In half of cases, the diagnosis of intussusception can be suspected on plain flat and upright abdominal radiographs (Fig. 38-3). Suggestive radiographic abnormalities include an abdominal mass, abnormal distribution of gas and fecal contents, sparse large bowel gas, and air-fluid levels in the presence of bowel obstruction. However, plain films have limited value in confirming the diagnosis and are not used as the sole diagnostic test. They are best utilized as a screening tool when one of the abnormal findings listed above is found.19


The use of abdominal ultrasound (US) for the evaluation of intussusception was first described in 1977.20 Since then, most institutions have adopted it as a screening tool because of the lack of radiation exposure, ability to identify pathologic lead points, and decreased cost.21,22 The characteristic finding on ultrasound has been referred to as a ‘target’ or ‘doughnut’ lesion (Fig. 38-4), which consists of alternating rings of low and high echogenicity representing the bowel wall and mesenteric fat within the intussusceptum in a transverse plane. The ‘pseudokidney’ sign is seen on longitudinal section (Fig. 38-5). This pattern is secondary to the edematous walls of the intussusceptum within the intussuscipiens. Ultrasonography can also guide the therapeutic reduction of an intussusception.21 Equivocal findings using this modality should mandate a conventional contrast or air enema.23

Computed Tomography and Magnetic Resonance Imaging

Neither computed tomography (CT)24 nor magnetic resonance imaging (MRI) are routinely used in the evaluation of a patient with intussusception, although either may confirm this diagnosis and/or pathologic causes for intussusception, such as a malignancy (i.e., lymphoma).
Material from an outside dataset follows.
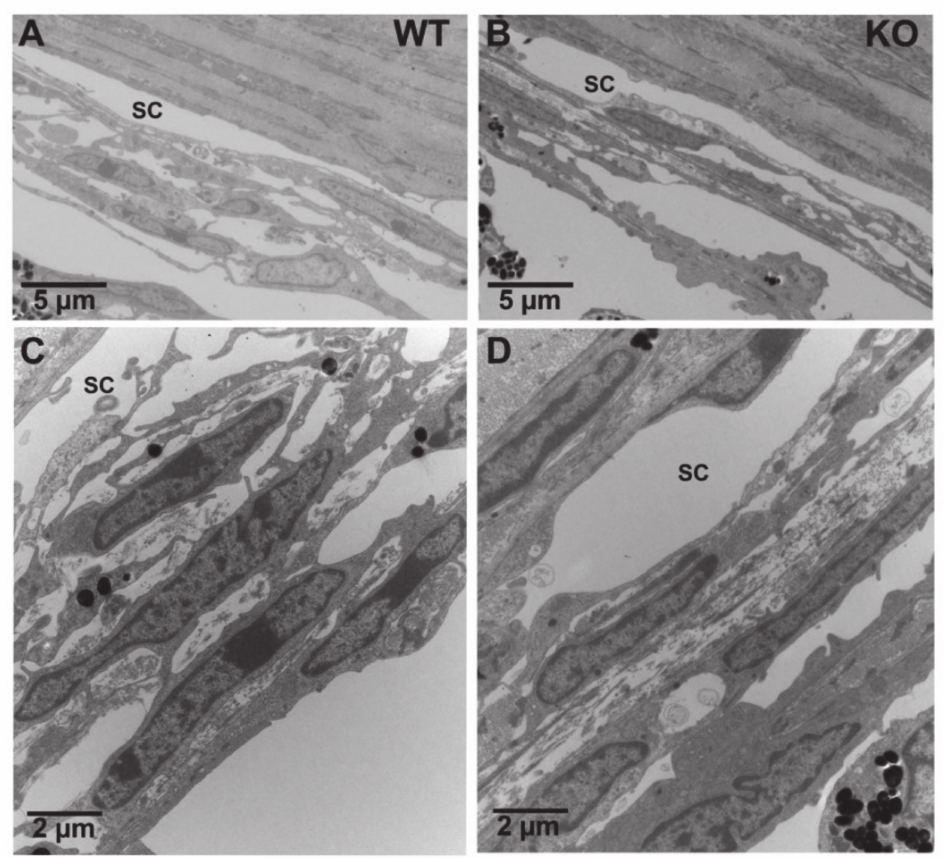
Figure 7. Morphological Comparison of Trabecular Meshwork between CTSB and CTSB ko mouse eyes. ( A – C ): Represen- tative electron microscopy images of the TM from CTSB mouse eyes at lower ( A ) and higher ( C ) magnifications. ( B – D ): Representative electron microscopy images of the TM from CTSB ko mouse eyes at lower ( B ) and higher ( D ) magnifications. Compared to CTSB mouse eyes, no obvious differences were observed in the endothelial cell of Schlemm’s canal (SC), cells and extracellular matrix in the juxtacanalicular connective tissue regions, and the endothelial cells and extracellular matrix core of trabecular beams in CTSB ko mouse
The characteristic CT finding is a ‘target’ or ‘doughnut’ sign (Fig. 38-6). Transient small bowel intussusceptions that are discovered on CT or MRI are usually not clinically significant.21 Radiographic or operative treatment should be based on clinical findings in symptomatic patients.25 Laparoscopy is an excellent means to evaluate these patients if surgical intervention is needed.